A steering system for a motor vehicle has a worm gear set, comprising a worm wheel and a worm shaft, wherein the worm shaft is rotatably mounted at least one bearing point in a housing of the worm gear set by means of a pivot bearing. The pivot bearing has an increased load capacity compared to a pivot bearing with a single-row standard deep groove ball bearing. A pivot bearing for a steering system has an inner ring and an outer ring, wherein a plurality of rolling elements is arranged between the inner ring and the outer ring. One of the bearing rings is designed as a full ring and the other bearing ring as a split bearing ring, the split bearing ring having a first ring element and a second ring element.

Claims

1. A steering system for a motor vehicle, the steering system comprising a worm wheel and a worm shaft, the worm shaft being mounted rotatably by a pivot bearing at at least one bearing point in a housing of the worm gear set, wherein the pivot bearing has an outer ring and a split inner ring, the split inner ring having a first ring element and a second ring element.

2. The steering system according to claim 1, wherein outer shoulders in an axial direction on the split inner ring or on the outer ring have a shoulder height with a shoulder height factor greater than 0.2.

3. The steering system according to claim 1, wherein the pivot bearing is a ball bearing having a larger number of balls than could be inserted into a ball bearing of the same diameter and no split ring.

4. The steering system according to claim 1, wherein the steering system has electrical steering assistance which amplifies the steering forces or steering torques.

5. A pivot bearing for a steering system having an inner ring and an outer ring, a plurality of rolling elements being arranged between the inner ring and the outer ring, wherein one of the inner and outer rings is a full ring and another of the inner and outer rings is a split bearing ring, wherein the split bearing ring has a first ring element and a second ring element.

6. The pivot bearing according to claim 5, wherein shoulders on the split inner ring have a shoulder height with a shoulder height factor greater than 0.2.

7. The pivot bearing according to claim 5, wherein a track geometry is designed as a four-point bearing with a pressure angle greater than 10°.

8. A steering system comprising: a housing; a worm wheel; and a worm shaft engaging the worm wheel and pivotably mounted in the housing by a pivot bearing, the pivot bearing has an outer ring, a first inner ring, a second inner ring, and a plurality of balls retained between the outer ring, the first inner ring, and the second inner ring.

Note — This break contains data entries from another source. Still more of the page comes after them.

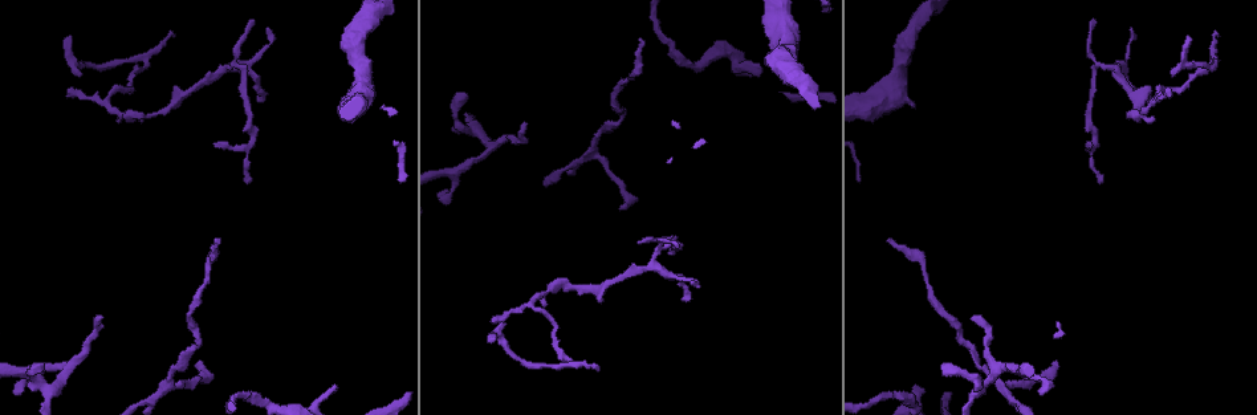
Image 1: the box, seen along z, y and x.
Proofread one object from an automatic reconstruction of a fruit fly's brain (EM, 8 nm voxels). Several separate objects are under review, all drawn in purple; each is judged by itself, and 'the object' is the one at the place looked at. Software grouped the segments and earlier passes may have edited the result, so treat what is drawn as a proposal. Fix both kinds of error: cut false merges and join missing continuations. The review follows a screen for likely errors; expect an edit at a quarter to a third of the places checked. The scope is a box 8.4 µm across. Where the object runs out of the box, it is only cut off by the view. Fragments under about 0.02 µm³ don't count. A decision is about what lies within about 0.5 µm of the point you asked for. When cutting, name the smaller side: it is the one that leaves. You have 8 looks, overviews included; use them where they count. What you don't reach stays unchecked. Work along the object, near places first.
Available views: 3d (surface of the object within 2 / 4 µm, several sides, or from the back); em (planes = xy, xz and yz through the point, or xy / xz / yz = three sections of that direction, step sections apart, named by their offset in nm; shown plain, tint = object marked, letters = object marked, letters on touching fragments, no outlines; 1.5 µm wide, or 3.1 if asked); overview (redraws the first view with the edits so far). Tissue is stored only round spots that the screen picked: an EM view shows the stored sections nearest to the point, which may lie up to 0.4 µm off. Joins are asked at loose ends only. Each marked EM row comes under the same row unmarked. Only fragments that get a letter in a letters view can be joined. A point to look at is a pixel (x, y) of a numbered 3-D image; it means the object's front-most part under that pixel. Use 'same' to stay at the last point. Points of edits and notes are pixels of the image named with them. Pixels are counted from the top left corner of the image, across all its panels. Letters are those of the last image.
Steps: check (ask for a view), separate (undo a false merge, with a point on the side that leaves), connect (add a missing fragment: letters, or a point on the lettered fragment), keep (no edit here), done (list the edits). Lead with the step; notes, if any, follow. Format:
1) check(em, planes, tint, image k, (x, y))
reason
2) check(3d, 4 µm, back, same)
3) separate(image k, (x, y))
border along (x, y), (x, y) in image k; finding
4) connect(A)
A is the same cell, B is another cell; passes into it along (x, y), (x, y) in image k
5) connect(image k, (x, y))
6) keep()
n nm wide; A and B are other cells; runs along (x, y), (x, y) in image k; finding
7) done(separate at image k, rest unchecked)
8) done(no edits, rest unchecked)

9. The steering system according to claim 8, wherein the first inner ring and the second inner ring have a shoulder height factor greater than 0.2.

10. The steering system according to claim 8, wherein the balls of the plurality of balls contact the outer ring, the first inner ring, and the second inner ring at a pressure angle greater than 10°.

Description

BRIEF DESCRIPTION OF THE DRAWINGS

[0018] In the following, the steering system is explained in more detail by means of a preferred exemplary embodiment and the corresponding drawings. In the drawings:

[0019] FIG. 1 shows an exemplary embodiment of a steering system having a pivot bearing;

[0020] FIG. 2 shows a preferred exemplary embodiment of a pivot bearing for a steering system.

DETAILED DESCRIPTION

[0021] In FIG. 1 is shown an exemplary embodiment of a steering system 1 with a pivot bearing 6. The steering system has a worm gear set 2 with which a steering torque is transmitted from a worm shaft 4 to a worm wheel 3. For this purpose, a toothing 7 is formed on the worm wheel 3, which meshes with a toothed section 8 of the worm shaft 4. The worm shaft 4 is mounted rotatably on at least one bearing point 5, preferably on at least two bearing points 5, in a housing of the worm gear set 2. The steering system 1 is preferably designed as an electrically-assisted steering system 1. For this purpose, the steering system 1 comprises an electrical steering assistance system 9 with which the steering forces of the driver are supported to change the steering angle. The worm shaft 4 is mounted on the drive side by means of a pivot bearing 6. On the side facing away from the drive side, the worm shaft 5 is mounted by means of a second rolling bearing 24, which is designed as a floating bearing 25. The floating bearing 25 is pressed radially onto the worm shaft 5 by means of a preloading element so that the play of the toothing between the toothing section 8 on the worm shaft 5 and the toothing 7 on the worm wheel 3 is reduced to zero.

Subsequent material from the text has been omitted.